District manufacturing activity was mixed across sectors but appeared to expand on net during the survey period of June through early July. New orders have slowed for makers of commercial aircraft and parts, but production activity remained at high levels due to extensive order backlogs. Reports from semiconductor manufacturers indicated moderate growth in revenues and high rates of capacity utilization. Manufacturers of heavy equipment reported solid demand and favorable profit margins, but makers of wood products continued to scale back output and employment. Production activity at petroleum refineries was reported to be near its five-year low, and gasoline inventories were at average levels. Food manufacturers continued to operate at or near peak capacity in response to continued robust demand, although high commodity and fuel prices reportedly ate into their profits.
Agriculture and Resource-Related Industries
Demand remained robust for agricultural items and natural resources. Sales grew at a brisk pace for a variety of crops and livestock products, due in part to strong export demand. However, producers remained challenged by high prices for fuel and other inputs, and in parts of California extensive wildfires reportedly undermined growing conditions. High demand for various minerals and petroleum products prompted further expansion of extraction activity and capacity, including reutilization of previously dormant oil wells.
Real Estate and Construction
Activity in District housing markets remained stuck at very low levels during the survey period, while demand for nonresidential real estate continued to ease. Demand for new and existing homes remained exceptionally weak, fueling further price declines, especially in parts of California, Arizona, and Nevada that also have seen sharp increases in home foreclosures. Some reports indicated that builders are using a variety of incentives, such as covering buyers' closing costs, to whittle away at their unsold inventories. Conditions weakened further on the nonresidential side, with contacts noting a steep reduction in the total value of commercial construction permits in San Diego and an ongoing reduction in rental demand for commercial real estate in San Francisco.

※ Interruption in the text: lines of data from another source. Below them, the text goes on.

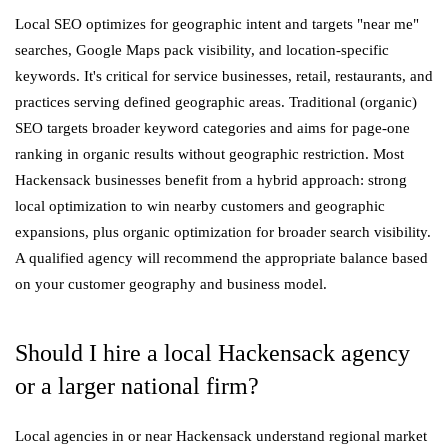
Local SEO optimizes for geographic intent and targets "near me"
searches, Google Maps pack visibility, and location-specific
keywords. It's critical for service businesses, retail, restaurants, and
practices serving defined geographic areas. Traditional (organic)
SEO targets broader keyword categories and aims for page-one
ranking in organic results without geographic restriction. Most
Hackensack businesses benefit from a hybrid approach: strong
local optimization to win nearby customers and geographic
expansions, plus organic optimization for broader search visibility.
A qualified agency will recommend the appropriate balance based
on your customer geography and business model.
Should I hire a local Hackensack agency
or a larger national firm?
Local agencies in or near Hackensack understand regional market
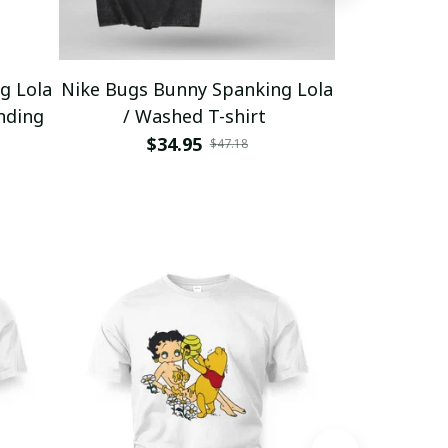
g Lola
Nike Bugs Bunny Spanking Lola
Nike Bugs B
nding
/ Washed T-shirt
Unisex Ho
$34.95
$5
$47.18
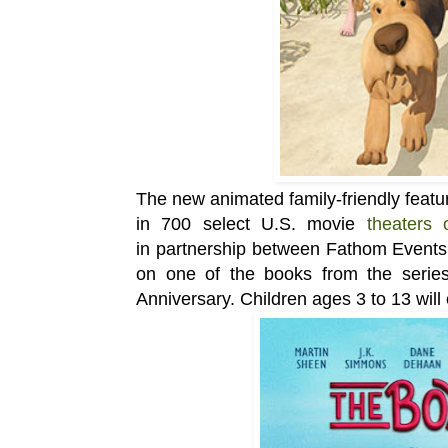
The new animated
family-friendly
featu
in
700 select U.S. movie
theaters
in
partnership between Fathom Events,
on one of the books from the serie
Anniversary.
Children ages 3 to 13 will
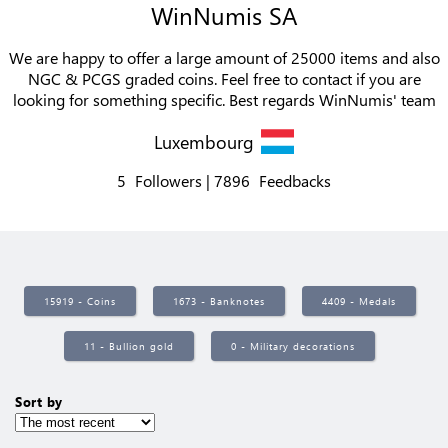
WinNumis SA
We are happy to offer a large amount of 25000 items and also
NGC & PCGS graded coins. Feel free to contact if you are
looking for something specific. Best regards WinNumis' team
Luxembourg
5
Followers
7896
Feedbacks
15919 - Coins
1673 - Banknotes
4409 - Medals
11 - Bullion gold
0 - Military decorations
Sort by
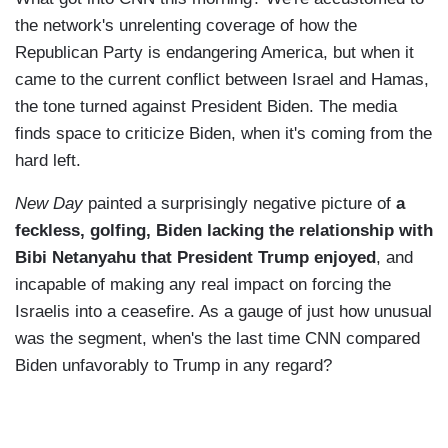
the network's unrelenting coverage of how the
Republican Party is endangering America, but when it
came to the current conflict between Israel and Hamas,
the tone turned against President Biden. The media
finds space to criticize Biden, when it's coming from the
hard left.
New Day
painted a surprisingly negative picture of
a
feckless, golfing, Biden lacking the relationship with
Bibi Netanyahu that President Trump enjoyed
, and
incapable of making any real impact on forcing the
Israelis into a ceasefire. As a gauge of just how unusual
was the segment, when's the last time CNN compared
Biden unfavorably to Trump in any regard?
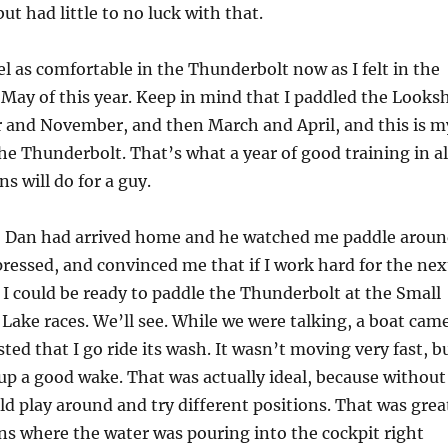
but had little to no luck with that.
 feel as comfortable in the Thunderbolt now as I felt in the
 May of this year. Keep in mind that I paddled the Looks
 and November, and then March and April, and this is m
he Thunderbolt. That’s what a year of good training in al
ns will do for a guy.
, Dan had arrived home and he watched me paddle arou
pressed, and convinced me that if I work hard for the nex
 I could be ready to paddle the Thunderbolt at the Small
Lake races. We’ll see. While we were talking, a boat cam
ted that I go ride its wash. It wasn’t moving very fast, b
up a good wake. That was actually ideal, because without
d play around and try different positions. That was grea
ns where the water was pouring into the cockpit right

District banking contacts reported that loan demand fell slightly on net relative to the previous survey period. Reports on commercial and industrial lending were mixed, with some contacts reporting a noticeable pullback in demand and others reporting steady conditions, suggesting slight easing overall. Demand for residential mortgages was reported to be very weak, and lending standards remained quite restrictive for residential mortgages and construction loans. Credit quality deteriorated a bit further, mainly for real estate and construction loans, with community banks feeling the greatest impact.